Records for this exercise
Segment Open

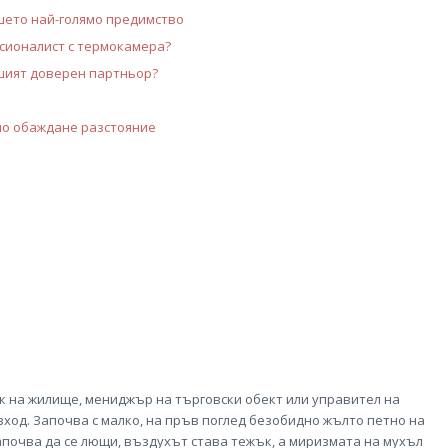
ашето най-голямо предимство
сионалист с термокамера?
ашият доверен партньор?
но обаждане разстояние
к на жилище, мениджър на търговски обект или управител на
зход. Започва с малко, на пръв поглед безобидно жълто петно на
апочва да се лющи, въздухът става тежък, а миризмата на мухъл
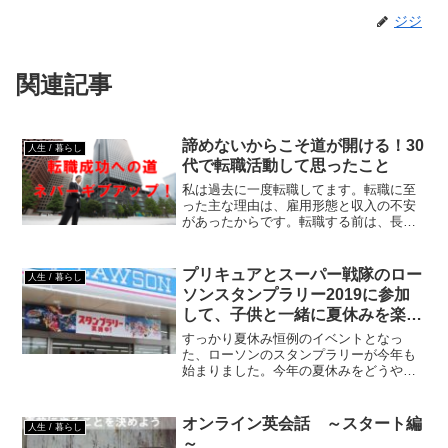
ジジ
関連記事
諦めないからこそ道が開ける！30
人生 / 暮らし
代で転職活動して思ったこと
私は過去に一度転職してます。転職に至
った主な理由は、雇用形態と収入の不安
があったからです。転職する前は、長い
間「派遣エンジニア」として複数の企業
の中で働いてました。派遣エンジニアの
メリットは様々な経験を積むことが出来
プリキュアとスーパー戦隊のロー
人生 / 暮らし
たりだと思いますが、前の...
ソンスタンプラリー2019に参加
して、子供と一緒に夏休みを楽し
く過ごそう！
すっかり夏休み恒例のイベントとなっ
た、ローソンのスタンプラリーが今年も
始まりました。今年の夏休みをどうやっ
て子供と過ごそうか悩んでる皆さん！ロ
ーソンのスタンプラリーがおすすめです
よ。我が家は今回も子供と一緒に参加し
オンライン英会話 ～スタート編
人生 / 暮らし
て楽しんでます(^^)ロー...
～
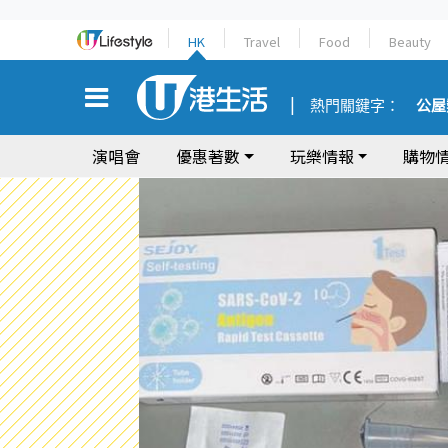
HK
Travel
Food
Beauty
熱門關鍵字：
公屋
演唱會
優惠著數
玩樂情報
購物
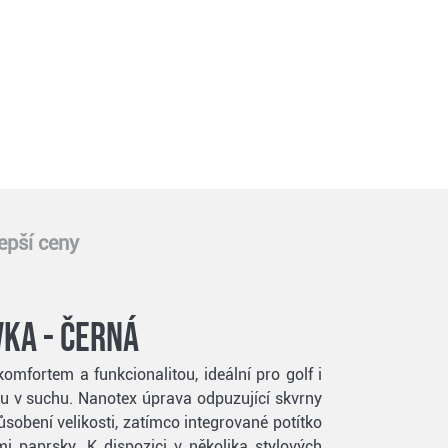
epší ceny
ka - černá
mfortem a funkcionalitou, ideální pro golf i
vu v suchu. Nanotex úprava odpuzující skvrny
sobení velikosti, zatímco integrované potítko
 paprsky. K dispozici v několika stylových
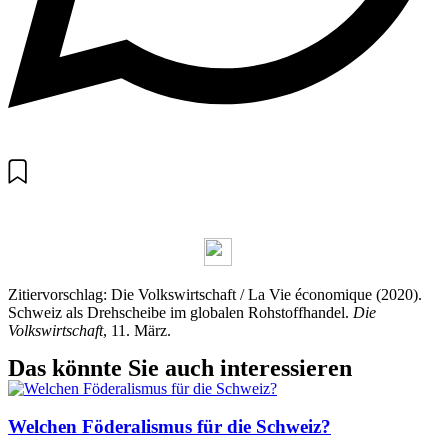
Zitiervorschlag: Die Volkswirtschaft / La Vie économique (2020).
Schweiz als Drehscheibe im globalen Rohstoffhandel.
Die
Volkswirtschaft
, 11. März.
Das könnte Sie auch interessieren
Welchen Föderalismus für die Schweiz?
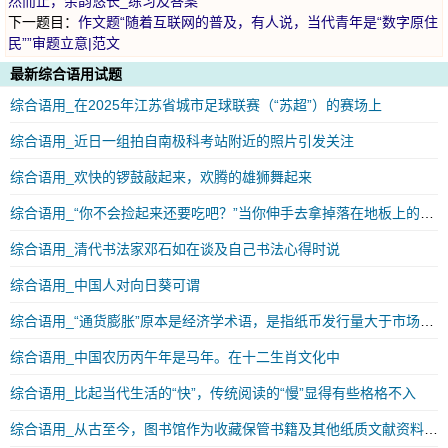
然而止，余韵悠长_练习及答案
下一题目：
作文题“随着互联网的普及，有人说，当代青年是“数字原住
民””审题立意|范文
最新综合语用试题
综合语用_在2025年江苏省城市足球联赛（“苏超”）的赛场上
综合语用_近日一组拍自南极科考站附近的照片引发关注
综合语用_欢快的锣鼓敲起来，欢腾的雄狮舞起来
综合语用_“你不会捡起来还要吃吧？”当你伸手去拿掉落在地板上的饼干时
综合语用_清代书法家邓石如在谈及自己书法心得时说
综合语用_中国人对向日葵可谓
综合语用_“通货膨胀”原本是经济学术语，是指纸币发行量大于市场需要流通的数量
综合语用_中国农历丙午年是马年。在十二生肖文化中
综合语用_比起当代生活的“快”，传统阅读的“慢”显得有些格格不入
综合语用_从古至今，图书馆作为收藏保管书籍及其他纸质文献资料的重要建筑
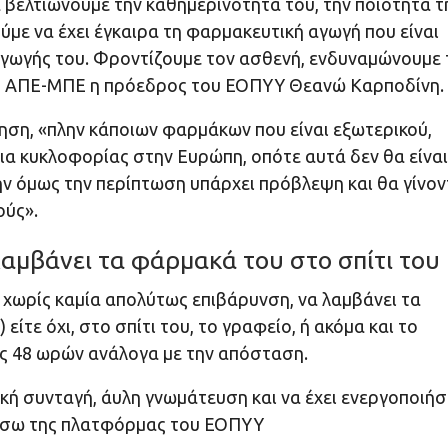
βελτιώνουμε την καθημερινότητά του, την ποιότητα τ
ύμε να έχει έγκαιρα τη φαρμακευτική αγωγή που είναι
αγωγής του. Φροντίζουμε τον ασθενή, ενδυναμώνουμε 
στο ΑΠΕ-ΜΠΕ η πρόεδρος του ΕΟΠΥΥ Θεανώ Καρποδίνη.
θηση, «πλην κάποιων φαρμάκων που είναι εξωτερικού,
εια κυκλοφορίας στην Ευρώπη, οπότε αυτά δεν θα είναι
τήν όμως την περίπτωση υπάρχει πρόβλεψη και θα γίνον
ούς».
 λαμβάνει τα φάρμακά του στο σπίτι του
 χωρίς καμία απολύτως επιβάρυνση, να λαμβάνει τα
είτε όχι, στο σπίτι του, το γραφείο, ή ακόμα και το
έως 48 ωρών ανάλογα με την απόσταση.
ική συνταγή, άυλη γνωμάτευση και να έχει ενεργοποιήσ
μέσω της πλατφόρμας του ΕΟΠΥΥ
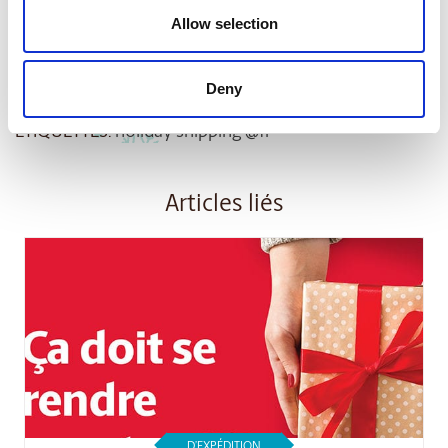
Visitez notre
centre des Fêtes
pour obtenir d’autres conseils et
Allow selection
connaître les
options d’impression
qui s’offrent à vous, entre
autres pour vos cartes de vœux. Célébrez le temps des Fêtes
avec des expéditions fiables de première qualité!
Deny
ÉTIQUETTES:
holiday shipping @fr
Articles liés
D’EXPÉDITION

Segment Closed

Work instruction
Each entry above should be written out again exactly, without its pictures.

Answer to the problem
ашето най-голямо предимство
сионалист с термокамера?
ашият доверен партньор?
но обаждане разстояние
к на жилище, мениджър на търговски обект или управител на
зход. Започва с малко, на пръв поглед безобидно жълто петно на
апочва да се лющи, въздухът става тежък, а миризмата на мухъл
ジジ
関連記事
諦めないからこそ道が開ける！30
人生 / 暮らし
代で転職活動して思ったこと
私は過去に一度転職してます。転職に至
った主な理由は、雇用形態と収入の不安
があったからです。転職する前は、長い
間「派遣エンジニア」として複数の企業
の中で働いてました。派遣エンジニアの
メリットは様々な経験を積むことが出来
プリキュアとスーパー戦隊のロー
人生 / 暮らし
たりだと思いますが、前の...
ソンスタンプラリー2019に参加
して、子供と一緒に夏休みを楽し
く過ごそう！
すっかり夏休み恒例のイベントとなっ
た、ローソンのスタンプラリーが今年も
始まりました。今年の夏休みをどうやっ
て子供と過ごそうか悩んでる皆さん！ロ
ーソンのスタンプラリーがおすすめです
よ。我が家は今回も子供と一緒に参加し
オンライン英会話 ～スタート編
人生 / 暮らし
て楽しんでます(^^)ロー...
～
HK
Travel
Food
Beauty
熱門關鍵字：
公屋
演唱會
優惠著數
玩樂情報
購物
epší ceny
ka - černá
mfortem a funkcionalitou, ideální pro golf i
vu v suchu. Nanotex úprava odpuzující skvrny
sobení velikosti, zatímco integrované potítko
 paprsky. K dispozici v několika stylových
Zitiervorschlag: Die Volkswirtschaft / La Vie économique (2020).
Schweiz als Drehscheibe im globalen Rohstoffhandel.
Die
Volkswirtschaft
, 11. März.
Das könnte Sie auch interessieren
Welchen Föderalismus für die Schweiz?
然而止，余韵悠长_练习及答案
下一题目：
作文题“随着互联网的普及，有人说，当代青年是“数字原住
民””审题立意|范文
最新综合语用试题
综合语用_在2025年江苏省城市足球联赛（“苏超”）的赛场上
综合语用_近日一组拍自南极科考站附近的照片引发关注
综合语用_欢快的锣鼓敲起来，欢腾的雄狮舞起来
综合语用_“你不会捡起来还要吃吧？”当你伸手去拿掉落在地板上的饼干时
综合语用_清代书法家邓石如在谈及自己书法心得时说
综合语用_中国人对向日葵可谓
综合语用_“通货膨胀”原本是经济学术语，是指纸币发行量大于市场需要流通的数量
综合语用_中国农历丙午年是马年。在十二生肖文化中
综合语用_比起当代生活的“快”，传统阅读的“慢”显得有些格格不入
综合语用_从古至今，图书馆作为收藏保管书籍及其他纸质文献资料的重要建筑
βελτιώνουμε την καθημερινότητά του, την ποιότητα τ
ύμε να έχει έγκαιρα τη φαρμακευτική αγωγή που είναι
αγωγής του. Φροντίζουμε τον ασθενή, ενδυναμώνουμε 
στο ΑΠΕ-ΜΠΕ η πρόεδρος του ΕΟΠΥΥ Θεανώ Καρποδίνη.
θηση, «πλην κάποιων φαρμάκων που είναι εξωτερικού,
εια κυκλοφορίας στην Ευρώπη, οπότε αυτά δεν θα είναι
τήν όμως την περίπτωση υπάρχει πρόβλεψη και θα γίνον
ούς».
 λαμβάνει τα φάρμακά του στο σπίτι του
 χωρίς καμία απολύτως επιβάρυνση, να λαμβάνει τα
είτε όχι, στο σπίτι του, το γραφείο, ή ακόμα και το
έως 48 ωρών ανάλογα με την απόσταση.
ική συνταγή, άυλη γνωμάτευση και να έχει ενεργοποιήσ
μέσω της πλατφόρμας του ΕΟΠΥΥ
Visitez notre
centre des Fêtes
pour obtenir d’autres conseils et
Allow selection
connaître les
options d’impression
qui s’offrent à vous, entre
autres pour vos cartes de vœux. Célébrez le temps des Fêtes
avec des expéditions fiables de première qualité!
Deny
ÉTIQUETTES:
holiday shipping @fr
Articles liés
D’EXPÉDITION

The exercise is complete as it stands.